Saturday, January 26, 2013

What is Data Analytics for Big Data?

There are a lot of blogs, podcasts, articles, even books about data analytics for Big Data or sometimes referred as Big Data Analytics. I wanted to write more on this subject because, Big Data or Big Data Analytics is not a buzz word that shines and disappears in a year or two. I believe Big Data or Big Data Analytics is something that we will be hearing for years to come. There is no question in my mind this will be a game changer towards data and data analytics in every field and industry. Big Data Analytics is no longer a specialized solution for cutting-edge technology companies. It is evolving into a viable, cost-effective way to store and analyze large volumes of data across almost all industries.

What is Web Analytics?

The Digital Analytics Association defines web analytics as the measure, collection, analysis and reporting of internet data for purposes of understanding and optimizing web usage.[1] You can read more about Web Analytics on my previous blog Web Analytics and Data Warehouse.

What is Big Data?

Big Data is a collection of data sets so large and complex that it becomes difficult to process using on-hand database management tools or traditional data processing applications. The challenges include capture, storage, search, sharing, analysis and visualization.[2]
Some examples of Big Data include medical records, photography archives, video archives, large scale e-commerce, internet search indexing, call detail records, astronomy, atmospheric science, genomics, biogeochemical, biological and other complex scientific researches, web logs, RFID, military surveillance and other similar data.
Big Data technologies like Apache Hadoop, open-source software framework, provide a framework for large-scale, distributed data storage and processing across clusters of hundreds or even thousands of networked computers. The objective is to provide scalable solution for this Big Data while minimizing the processing time.
In 2010 alone, our world produced one zetabyte (1,000,000,000,000 gigabytes) of data coming from five billion mobile phones, 30 billion posts shared on Facebook per month, and millions of networked sensors connected to mobile phones, energy meters, automobiles, shipping containers, retail packaging and more [3][4]
There have been different challenges for companies to implement Big Data and Big Data Analysis projects. Some of these are
Big Data Cloud
Photo Courtesy: [5]
·         For many years, companies faced upfront infrastructure cost for Big Data and Big Data Analysis projects. Also, companies were not able to respond to scale-out requirements because of infrastructure. This problem has been solved by Big Data cloud services like Amazon’s Elastic MapReduce or Microsoft’s Hadoop distribution for Windows Azure which enable companies to lease infrastructure for their Big Data projects.

## DATA SHOWN
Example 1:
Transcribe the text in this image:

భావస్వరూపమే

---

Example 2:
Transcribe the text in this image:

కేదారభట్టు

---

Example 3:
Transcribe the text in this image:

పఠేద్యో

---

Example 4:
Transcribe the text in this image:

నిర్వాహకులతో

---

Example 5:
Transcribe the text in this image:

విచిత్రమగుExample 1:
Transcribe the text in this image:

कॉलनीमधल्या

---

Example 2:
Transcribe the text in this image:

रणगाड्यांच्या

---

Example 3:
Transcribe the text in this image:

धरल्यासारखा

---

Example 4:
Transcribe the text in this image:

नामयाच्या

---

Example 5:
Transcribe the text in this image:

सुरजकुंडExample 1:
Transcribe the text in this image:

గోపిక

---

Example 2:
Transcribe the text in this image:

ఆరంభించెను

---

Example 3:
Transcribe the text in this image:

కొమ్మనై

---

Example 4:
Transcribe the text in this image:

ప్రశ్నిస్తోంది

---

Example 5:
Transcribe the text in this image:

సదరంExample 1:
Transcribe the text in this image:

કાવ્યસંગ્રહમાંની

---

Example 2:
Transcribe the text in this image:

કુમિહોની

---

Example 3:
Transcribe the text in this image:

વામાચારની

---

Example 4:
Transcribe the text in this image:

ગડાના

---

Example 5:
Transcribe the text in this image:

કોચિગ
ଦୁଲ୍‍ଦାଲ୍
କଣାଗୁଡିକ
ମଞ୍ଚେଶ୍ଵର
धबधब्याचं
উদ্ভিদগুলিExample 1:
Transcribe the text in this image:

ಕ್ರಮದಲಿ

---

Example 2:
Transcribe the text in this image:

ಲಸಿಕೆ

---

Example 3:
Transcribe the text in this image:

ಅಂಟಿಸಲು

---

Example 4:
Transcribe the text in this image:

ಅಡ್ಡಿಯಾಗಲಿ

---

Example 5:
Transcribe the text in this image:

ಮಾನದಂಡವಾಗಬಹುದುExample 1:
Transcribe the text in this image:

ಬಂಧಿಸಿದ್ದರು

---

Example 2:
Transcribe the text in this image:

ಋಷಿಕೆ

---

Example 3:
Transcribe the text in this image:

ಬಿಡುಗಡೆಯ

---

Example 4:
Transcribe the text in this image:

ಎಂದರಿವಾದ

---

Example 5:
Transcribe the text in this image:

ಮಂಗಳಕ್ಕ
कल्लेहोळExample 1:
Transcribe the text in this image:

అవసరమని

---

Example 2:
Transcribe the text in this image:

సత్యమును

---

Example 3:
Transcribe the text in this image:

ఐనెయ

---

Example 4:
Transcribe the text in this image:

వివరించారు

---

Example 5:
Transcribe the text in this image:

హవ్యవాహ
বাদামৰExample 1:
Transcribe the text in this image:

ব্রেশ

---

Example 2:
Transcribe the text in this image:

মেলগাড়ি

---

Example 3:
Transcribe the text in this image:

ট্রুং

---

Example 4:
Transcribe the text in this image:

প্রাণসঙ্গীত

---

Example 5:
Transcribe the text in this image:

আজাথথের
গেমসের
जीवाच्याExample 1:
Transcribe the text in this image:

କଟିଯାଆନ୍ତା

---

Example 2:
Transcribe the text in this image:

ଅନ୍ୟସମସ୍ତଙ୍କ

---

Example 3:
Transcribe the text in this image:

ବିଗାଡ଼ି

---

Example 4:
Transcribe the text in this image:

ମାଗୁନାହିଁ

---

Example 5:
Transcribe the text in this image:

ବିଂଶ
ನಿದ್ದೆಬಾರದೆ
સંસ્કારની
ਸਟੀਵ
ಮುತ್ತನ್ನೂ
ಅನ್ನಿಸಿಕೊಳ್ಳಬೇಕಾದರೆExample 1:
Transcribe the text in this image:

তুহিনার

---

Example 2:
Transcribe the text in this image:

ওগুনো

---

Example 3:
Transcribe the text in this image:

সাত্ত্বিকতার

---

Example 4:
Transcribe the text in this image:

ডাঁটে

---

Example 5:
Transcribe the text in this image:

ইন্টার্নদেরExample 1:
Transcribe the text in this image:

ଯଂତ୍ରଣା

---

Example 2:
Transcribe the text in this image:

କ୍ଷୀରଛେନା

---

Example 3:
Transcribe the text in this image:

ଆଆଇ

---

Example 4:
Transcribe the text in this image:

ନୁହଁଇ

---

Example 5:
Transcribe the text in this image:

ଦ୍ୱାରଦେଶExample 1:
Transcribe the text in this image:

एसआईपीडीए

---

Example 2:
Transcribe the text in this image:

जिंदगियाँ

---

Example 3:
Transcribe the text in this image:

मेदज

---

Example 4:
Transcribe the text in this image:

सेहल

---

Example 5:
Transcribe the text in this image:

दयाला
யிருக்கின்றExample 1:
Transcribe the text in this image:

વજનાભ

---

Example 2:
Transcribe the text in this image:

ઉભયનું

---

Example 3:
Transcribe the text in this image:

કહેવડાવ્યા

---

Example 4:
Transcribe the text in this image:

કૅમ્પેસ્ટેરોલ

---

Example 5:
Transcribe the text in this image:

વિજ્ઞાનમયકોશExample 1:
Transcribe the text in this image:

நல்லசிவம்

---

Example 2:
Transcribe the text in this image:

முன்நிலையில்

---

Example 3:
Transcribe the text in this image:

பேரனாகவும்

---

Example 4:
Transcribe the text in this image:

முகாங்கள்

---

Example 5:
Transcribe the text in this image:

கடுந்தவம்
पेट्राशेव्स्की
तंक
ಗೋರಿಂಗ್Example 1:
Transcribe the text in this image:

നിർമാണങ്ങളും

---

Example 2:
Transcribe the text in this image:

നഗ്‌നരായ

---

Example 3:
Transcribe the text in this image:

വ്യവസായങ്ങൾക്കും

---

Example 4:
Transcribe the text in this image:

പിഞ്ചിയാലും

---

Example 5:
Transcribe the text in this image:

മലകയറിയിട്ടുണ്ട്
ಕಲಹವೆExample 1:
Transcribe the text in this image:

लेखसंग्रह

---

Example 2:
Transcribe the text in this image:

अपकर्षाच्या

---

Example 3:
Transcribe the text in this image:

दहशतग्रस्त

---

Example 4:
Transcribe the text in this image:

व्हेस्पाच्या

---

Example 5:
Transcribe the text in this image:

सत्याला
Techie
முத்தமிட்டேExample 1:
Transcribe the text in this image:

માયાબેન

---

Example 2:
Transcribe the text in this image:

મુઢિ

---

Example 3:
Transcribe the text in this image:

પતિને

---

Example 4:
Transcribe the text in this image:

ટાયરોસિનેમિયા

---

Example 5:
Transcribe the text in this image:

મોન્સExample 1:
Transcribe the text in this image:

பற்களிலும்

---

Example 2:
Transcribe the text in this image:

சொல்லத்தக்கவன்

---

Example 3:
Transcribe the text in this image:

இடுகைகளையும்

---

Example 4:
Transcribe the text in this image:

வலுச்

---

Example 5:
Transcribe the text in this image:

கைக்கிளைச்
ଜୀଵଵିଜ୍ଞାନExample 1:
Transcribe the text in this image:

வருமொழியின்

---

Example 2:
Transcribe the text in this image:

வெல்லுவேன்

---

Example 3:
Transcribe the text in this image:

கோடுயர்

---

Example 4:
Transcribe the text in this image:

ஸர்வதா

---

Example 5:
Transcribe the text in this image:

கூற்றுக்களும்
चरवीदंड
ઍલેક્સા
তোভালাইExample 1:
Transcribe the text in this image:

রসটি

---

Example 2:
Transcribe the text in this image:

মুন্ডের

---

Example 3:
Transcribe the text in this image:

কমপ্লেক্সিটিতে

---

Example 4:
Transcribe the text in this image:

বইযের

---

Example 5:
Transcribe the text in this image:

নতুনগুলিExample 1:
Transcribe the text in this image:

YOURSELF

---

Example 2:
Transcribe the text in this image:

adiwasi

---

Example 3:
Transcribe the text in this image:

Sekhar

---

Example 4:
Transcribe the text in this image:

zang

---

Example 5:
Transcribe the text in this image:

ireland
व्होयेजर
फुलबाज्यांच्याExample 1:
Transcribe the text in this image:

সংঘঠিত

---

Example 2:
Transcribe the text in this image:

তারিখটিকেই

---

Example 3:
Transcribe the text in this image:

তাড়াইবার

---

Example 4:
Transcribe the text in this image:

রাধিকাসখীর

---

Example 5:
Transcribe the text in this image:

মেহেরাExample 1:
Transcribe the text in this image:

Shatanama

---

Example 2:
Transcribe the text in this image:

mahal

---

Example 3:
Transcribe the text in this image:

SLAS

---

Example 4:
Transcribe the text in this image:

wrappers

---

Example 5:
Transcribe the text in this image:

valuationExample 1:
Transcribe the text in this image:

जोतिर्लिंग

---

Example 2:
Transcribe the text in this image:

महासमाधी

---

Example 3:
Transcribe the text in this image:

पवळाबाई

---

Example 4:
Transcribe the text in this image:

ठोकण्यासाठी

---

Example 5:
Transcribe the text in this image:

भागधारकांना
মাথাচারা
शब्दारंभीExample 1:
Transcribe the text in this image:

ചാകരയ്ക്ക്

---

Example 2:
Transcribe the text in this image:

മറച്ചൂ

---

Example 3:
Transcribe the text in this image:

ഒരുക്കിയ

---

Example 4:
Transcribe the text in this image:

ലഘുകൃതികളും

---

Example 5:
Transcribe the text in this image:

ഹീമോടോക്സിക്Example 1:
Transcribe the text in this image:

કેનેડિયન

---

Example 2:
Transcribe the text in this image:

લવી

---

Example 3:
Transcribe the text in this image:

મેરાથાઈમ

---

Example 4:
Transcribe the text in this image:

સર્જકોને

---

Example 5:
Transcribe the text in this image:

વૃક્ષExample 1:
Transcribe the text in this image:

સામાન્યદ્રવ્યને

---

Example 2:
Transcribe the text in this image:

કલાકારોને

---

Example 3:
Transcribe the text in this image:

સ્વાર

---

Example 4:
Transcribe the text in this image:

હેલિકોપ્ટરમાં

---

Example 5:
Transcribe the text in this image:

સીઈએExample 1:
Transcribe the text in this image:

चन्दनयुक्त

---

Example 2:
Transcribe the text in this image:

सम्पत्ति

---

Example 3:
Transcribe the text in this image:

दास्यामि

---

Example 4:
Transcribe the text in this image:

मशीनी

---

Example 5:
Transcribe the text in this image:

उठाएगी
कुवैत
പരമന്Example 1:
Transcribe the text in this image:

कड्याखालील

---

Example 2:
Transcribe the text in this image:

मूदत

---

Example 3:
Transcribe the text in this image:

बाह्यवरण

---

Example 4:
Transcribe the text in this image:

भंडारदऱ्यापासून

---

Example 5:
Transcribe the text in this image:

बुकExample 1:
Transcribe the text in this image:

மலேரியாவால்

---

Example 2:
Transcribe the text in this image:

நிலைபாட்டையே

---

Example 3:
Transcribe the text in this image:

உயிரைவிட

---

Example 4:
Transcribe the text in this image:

## REQUIRED TASKS
1. Write out the stretch of the Big Data blog post from "Big Data is" through "other similar data.".
2. Translate this sentence from the Big Data blog post into Spanish: "Big Data Analytics is no longer a specialized solution for cutting-edge technology companies."

## COMPLETED EXERCISE
1.
Big Data is a collection of data sets so large and complex that it becomes difficult to process using on-hand database management tools or traditional data processing applications. The challenges include capture, storage, search, sharing, analysis and visualization.[2]
Some examples of Big Data include medical records, photography archives, video archives, large scale e-commerce, internet search indexing, call detail records, astronomy, atmospheric science, genomics, biogeochemical, biological and other complex scientific researches, web logs, RFID, military surveillance and other similar data.

2. La analítica de Big Data ya no es una solución especializada para las empresas tecnológicas de vanguardia.